## Document segment:
LLVM appears to respect '-falign-functions=N' in call cases.
Today, for x86 this turns out to be functionally benign, though it does
somewhat undermine the CONFIG_FUNCTION_ALIGNMENT option, and it means
that CONFIG_DEBUG_FORCE_FUNCTION_ALIGN_64B is not as robust as we'd
like.
On arm64 we'd like to use CONFIG_FUNCTION_ALIGNMENT to implement ftrace
functionality, and we'll require function alignment to be respected for
functional reasons.
As far as I can tell, GCC doesn't respect '-falign-functions=N':
* When the __weak__ attribute is used
GCC seems to forget the alignment specified by '-falign-functions=N',
but will respect the '__aligned__(N)' function attribute. Thus, we can
work around this by explciitly setting the alignment for weak
functions.
* When the __cold__ attribute is used
GCC seems to forget the alignment specified by '-falign-functions=N',
and also doesn't seem to respect the '__aligned__(N)' function
attribute. The only way to work around this is to not use the __cold__
attibute.
This patch implements workarounds for these two cases, using a function
attribute to set the alignment of __weak__ functions, and preventing the
use of the __cold__ attribute when CONFIG_FUNCTION_ALIGNMENT is
non-zero.
I've tested this by selecting CONFIG_DEBUG_FORCE_FUNCTION_ALIGN_64B=y,
building and booting a kernel, and looking for misaligned text symbols:
* arm64:
Before:
# grep ' [Tt] ' /proc/kallsyms | grep -iv '[048c]0 [Tt] ' | wc -l
4939
After:
# grep ' [Tt] ' /proc/kallsyms | grep -iv '[048c]0 [Tt] ' | wc -l
908
* x86_64:
Before:
# grep ' [Tt] ' /proc/kallsyms | grep -iv '[048c]0 [Tt] ' | wc -l
7969
After:
# grep ' [Tt] ' /proc/kallsyms | grep -iv '[048c]0 [Tt] ' | wc -l
2057
With the patch applied, the remaining unaligned text labels are a
combination of static call trampolines, non-function labels in assembly,
and ACPICA functions, which will be dealt with in subsequent patches.

## Items:
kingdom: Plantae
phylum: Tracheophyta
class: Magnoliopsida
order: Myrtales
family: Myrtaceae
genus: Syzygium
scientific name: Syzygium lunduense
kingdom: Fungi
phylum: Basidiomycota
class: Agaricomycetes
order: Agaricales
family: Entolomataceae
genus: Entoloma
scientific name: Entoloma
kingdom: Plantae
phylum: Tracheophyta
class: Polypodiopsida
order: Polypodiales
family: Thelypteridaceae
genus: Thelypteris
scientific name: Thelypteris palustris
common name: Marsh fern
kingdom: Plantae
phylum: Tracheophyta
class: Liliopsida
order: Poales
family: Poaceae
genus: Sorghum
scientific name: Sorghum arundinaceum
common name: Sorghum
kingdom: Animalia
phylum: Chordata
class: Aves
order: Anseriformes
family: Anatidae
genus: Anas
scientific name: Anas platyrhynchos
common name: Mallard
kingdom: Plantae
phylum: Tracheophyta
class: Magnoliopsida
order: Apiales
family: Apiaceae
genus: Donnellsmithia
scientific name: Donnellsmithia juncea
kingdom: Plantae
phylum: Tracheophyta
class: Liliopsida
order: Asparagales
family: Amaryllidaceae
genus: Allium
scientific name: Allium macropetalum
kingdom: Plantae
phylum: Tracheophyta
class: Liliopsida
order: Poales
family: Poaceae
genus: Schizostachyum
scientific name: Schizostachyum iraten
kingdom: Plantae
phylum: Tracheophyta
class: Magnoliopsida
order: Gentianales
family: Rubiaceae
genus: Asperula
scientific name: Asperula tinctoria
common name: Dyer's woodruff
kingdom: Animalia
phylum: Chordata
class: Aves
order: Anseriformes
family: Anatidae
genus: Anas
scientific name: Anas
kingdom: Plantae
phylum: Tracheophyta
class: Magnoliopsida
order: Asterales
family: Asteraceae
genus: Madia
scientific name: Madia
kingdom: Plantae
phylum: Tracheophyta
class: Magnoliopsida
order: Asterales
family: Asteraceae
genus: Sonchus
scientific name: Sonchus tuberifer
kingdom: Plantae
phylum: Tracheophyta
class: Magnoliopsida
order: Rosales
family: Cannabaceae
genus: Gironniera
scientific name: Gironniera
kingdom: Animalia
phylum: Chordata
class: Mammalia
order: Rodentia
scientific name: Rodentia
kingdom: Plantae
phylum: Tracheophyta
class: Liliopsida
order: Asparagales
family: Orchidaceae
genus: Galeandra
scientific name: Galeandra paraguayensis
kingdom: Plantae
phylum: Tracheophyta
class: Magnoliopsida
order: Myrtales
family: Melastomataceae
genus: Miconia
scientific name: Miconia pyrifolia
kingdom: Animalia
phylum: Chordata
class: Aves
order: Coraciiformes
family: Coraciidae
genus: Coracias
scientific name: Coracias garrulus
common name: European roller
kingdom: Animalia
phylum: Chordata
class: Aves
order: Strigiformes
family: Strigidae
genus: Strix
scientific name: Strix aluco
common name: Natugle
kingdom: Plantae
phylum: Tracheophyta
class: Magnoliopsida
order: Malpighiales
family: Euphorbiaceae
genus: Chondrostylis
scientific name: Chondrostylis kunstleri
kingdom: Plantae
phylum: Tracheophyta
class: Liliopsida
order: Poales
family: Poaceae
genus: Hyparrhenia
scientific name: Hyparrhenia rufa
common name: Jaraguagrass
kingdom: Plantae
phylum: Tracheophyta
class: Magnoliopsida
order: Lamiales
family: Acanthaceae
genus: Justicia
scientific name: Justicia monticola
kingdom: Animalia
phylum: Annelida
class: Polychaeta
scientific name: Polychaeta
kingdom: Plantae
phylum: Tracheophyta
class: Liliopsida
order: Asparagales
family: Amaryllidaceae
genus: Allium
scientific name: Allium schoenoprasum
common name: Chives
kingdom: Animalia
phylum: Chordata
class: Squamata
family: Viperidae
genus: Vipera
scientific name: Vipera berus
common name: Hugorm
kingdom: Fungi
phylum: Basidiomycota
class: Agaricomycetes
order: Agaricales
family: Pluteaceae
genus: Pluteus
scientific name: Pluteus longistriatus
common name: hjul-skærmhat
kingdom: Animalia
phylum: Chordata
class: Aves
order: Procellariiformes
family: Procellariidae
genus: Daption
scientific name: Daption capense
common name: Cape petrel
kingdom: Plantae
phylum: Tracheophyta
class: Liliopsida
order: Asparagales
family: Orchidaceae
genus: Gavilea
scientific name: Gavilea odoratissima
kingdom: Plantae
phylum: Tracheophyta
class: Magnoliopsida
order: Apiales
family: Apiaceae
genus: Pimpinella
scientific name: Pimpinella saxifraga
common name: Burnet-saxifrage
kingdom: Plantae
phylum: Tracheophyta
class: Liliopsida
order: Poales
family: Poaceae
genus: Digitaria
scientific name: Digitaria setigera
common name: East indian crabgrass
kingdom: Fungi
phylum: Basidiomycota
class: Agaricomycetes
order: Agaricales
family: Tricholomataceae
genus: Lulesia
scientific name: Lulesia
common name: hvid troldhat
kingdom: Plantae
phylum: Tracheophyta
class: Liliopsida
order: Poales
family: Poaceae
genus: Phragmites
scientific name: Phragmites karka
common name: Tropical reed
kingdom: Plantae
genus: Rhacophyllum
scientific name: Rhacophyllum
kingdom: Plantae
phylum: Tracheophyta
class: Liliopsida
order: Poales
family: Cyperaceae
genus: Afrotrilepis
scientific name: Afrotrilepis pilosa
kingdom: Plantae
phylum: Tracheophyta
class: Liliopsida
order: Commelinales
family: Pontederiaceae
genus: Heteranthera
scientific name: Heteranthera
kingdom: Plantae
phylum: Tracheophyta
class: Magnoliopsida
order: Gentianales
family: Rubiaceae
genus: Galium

## Work instructions:
a – Answer these from the patch description on GCC function alignment, one answer per line, marked the same way.
(i) On which architecture is CONFIG_FUNCTION_ALIGNMENT wanted for implementing ftrace functionality?
(ii) Which attribute makes GCC ignore both '-falign-functions=N' and the '__aligned__(N)' function attribute?
(iii) How many misaligned text symbols were counted on x86_64 after the patch?
b – Reproduce the part of the patch description on GCC function alignment between "On arm64 we'd" and "functional reasons.", inclusive.
c – Go on writing the patch description on GCC function alignment, starting after its final sentence.

## Answers to the exercise:
a –
(i) arm64
(ii) __cold__
(iii) 2057

b –
On arm64 we'd like to use CONFIG_FUNCTION_ALIGNMENT to implement ftrace
functionality, and we'll require function alignment to be respected for
functional reasons.

c –
Signed-off-by: Mark Rutland <[email protected]>
Cc: Catalin Marinas <[email protected]>
Cc: Florent Revest <[email protected]>
Cc: Masami Hiramatsu <[email protected]>
Cc: Peter Zijlstra <[email protected]>
Cc: Steven Rostedt <[email protected]>
Cc: Will Deacon <[email protected]>
Cc: Miguel Ojeda <[email protected]>
Cc: Nick Desaulniers <[email protected]>
---
include/linux/compiler_attributes.h | 23 ++++++++++++++++++++++-
1 file changed, 22 insertions(+), 1 deletion(-)
diff --git a/include/linux/compiler_attributes.h b/include/linux/compiler_attributes.h
index 898b3458b24a0..dcb7ac67b764f 100644
--- a/include/linux/compiler_attributes.h
+++ b/include/linux/compiler_attributes.h
@@ -33,6 +33,17 @@
#define __aligned(x) __attribute__((__aligned__(x)))
#define __aligned_largest __attribute__((__aligned__))
+/*
+ * Contemporary versions of GCC (e.g. 12.2.0) don't always respect
+ * '-falign-functions=N', and require alignment to be specificed via a function
+ * attribute in some cases.
+ */
+#if CONFIG_FUNCTION_ALIGNMENT > 0
+#define __function_aligned __aligned(CONFIG_FUNCTION_ALIGNMENT)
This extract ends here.